The utopian futurism of the 1960s has been replaced by the tired corporate cynicism of the 1980s. Frontera is not a romantic or exciting venue for exploration and venture, it is a dismal run-down recapitulation of the worst of American suburbia where the inhabitants have coped with the gruelling labour required to stay alive by retreating into private worlds of alcoholic despondency. This is underscored by Kane’s antagonist, Curtis. Following the collapse of the original efforts to found Frontera, which resulted in the colonists being stranded on Mars and left to die, Curtis’s charisma and ambition inspired the remaining colonists to survive. However, now that it is apparent that the futurist dreams promised them are not achievable, he has become a cynical, power-hungry dictator who runs the colony as a surveillance state. His arrogance and narcissism cause many deaths and nearly kickstart World War III back on Earth.

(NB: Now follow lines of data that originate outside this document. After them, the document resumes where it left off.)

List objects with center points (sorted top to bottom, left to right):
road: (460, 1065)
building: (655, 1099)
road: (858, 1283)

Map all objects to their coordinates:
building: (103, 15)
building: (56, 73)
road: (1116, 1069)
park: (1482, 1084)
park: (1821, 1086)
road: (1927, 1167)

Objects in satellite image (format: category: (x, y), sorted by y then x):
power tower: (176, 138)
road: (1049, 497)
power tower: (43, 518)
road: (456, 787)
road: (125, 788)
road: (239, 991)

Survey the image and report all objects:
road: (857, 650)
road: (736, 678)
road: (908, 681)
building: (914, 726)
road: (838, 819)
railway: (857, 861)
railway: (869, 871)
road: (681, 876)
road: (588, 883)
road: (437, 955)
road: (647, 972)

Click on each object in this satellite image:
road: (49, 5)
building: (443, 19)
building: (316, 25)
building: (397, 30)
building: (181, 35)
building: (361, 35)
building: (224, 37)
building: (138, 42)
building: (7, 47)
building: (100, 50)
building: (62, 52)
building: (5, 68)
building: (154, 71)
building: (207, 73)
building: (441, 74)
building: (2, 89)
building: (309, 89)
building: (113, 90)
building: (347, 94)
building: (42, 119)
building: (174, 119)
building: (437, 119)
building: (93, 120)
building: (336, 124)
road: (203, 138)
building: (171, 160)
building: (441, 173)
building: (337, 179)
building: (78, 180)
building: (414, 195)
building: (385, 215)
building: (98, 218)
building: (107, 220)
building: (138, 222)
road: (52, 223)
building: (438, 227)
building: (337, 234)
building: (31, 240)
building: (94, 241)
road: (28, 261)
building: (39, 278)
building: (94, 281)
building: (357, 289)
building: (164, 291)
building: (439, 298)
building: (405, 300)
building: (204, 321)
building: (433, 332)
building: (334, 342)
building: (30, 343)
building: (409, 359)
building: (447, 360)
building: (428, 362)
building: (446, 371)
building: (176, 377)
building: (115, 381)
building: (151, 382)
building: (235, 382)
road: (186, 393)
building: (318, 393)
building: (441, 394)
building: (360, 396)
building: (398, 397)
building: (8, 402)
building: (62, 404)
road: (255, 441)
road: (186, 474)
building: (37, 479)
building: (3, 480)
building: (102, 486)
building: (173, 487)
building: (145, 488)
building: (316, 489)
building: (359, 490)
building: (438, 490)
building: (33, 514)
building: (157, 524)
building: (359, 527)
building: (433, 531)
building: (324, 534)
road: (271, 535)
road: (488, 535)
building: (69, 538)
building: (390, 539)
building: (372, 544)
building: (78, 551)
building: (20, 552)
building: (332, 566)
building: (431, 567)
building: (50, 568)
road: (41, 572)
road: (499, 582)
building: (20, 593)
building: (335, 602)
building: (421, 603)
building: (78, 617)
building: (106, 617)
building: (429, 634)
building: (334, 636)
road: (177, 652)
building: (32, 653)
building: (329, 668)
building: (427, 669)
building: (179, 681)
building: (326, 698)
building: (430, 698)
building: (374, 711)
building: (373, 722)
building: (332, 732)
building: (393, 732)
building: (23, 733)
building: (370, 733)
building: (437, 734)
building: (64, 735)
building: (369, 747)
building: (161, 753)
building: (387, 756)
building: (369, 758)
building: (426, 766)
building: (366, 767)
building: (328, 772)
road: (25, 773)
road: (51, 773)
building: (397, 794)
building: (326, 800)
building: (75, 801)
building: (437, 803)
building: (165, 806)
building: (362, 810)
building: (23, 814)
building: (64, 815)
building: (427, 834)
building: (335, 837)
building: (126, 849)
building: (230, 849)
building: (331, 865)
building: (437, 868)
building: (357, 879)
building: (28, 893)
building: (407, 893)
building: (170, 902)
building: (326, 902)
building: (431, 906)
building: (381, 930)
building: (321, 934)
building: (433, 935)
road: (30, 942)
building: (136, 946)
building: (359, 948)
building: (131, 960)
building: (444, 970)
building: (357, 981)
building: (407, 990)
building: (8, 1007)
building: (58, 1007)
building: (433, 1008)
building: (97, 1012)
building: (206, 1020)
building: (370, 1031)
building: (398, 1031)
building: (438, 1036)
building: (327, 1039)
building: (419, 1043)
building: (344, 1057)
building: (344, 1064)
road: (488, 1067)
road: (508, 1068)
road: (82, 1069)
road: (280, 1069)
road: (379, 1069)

Another aspect that situates Frontera in the realm of cyberpunk is Kane’s neural implants. Having suffered a severe head injury whilst fighting in the corporate wars over resources in Africa, Kane’s life is saved by implanting a computer into his brain, which unbeknownst to him can be loaded with different discs, allowing Morgan, his unscrupulous uncle and head of Pulsystems, to essentially programme Kane against his will. Because Kane studied mythology at university, his programming manifests as mythic images and visions which convince him that he is a hero acting out a Campbellian heroic cycle. Thus Kane is literally programmed by the tropes and assumptions of popular mythology. This is a wonderfully clever metaphor for the way stories and narratives “programme” us with certain assumptions about the world and our place in it. However, in real life this is something that can frequently be problematic. The masculine nature of the Campbellian archetypes reduces women to objects to be won by the hero, and so can encourage men to assume they are entitled to women’s sexuality as a “reward”. The brilliance of Frontera lies in Shiner’s willingness to explore this, whilst using the Campbellian cycle as a scaffold to give structure to the story. Kane’s programming does not make him actually more heroic – the disastrous conflict between various corporate interests and the colony’s groundbreaking discoveries are in the end defused by Molly, one of the colonists, Verb, her estranged prodigy daughter, and Mayakenska, a Russian cosmonaut whose sacrifice prevents further bloodshed. Kane’s fixation on winning a boon to take to Earth and his need to achieve this through violent confrontation with Curtis make him a liability who must be kept out the way while the female characters do the actual work. In the end, his macho conflict with Curtis only results in escalating both characters’ violent tendencies and toxic masculinity. Kane’s big moment of heroism comes from him ultimately resisting the control of his programming to leave the technology that Morgan is desperate to get his hands on with the colonists so they can repair the damage caused by the conflict between Curtis, Kane and the Russians, a final throwing off of the multiple absent but domineering father figures in his life that allows him to take back control of his own destiny.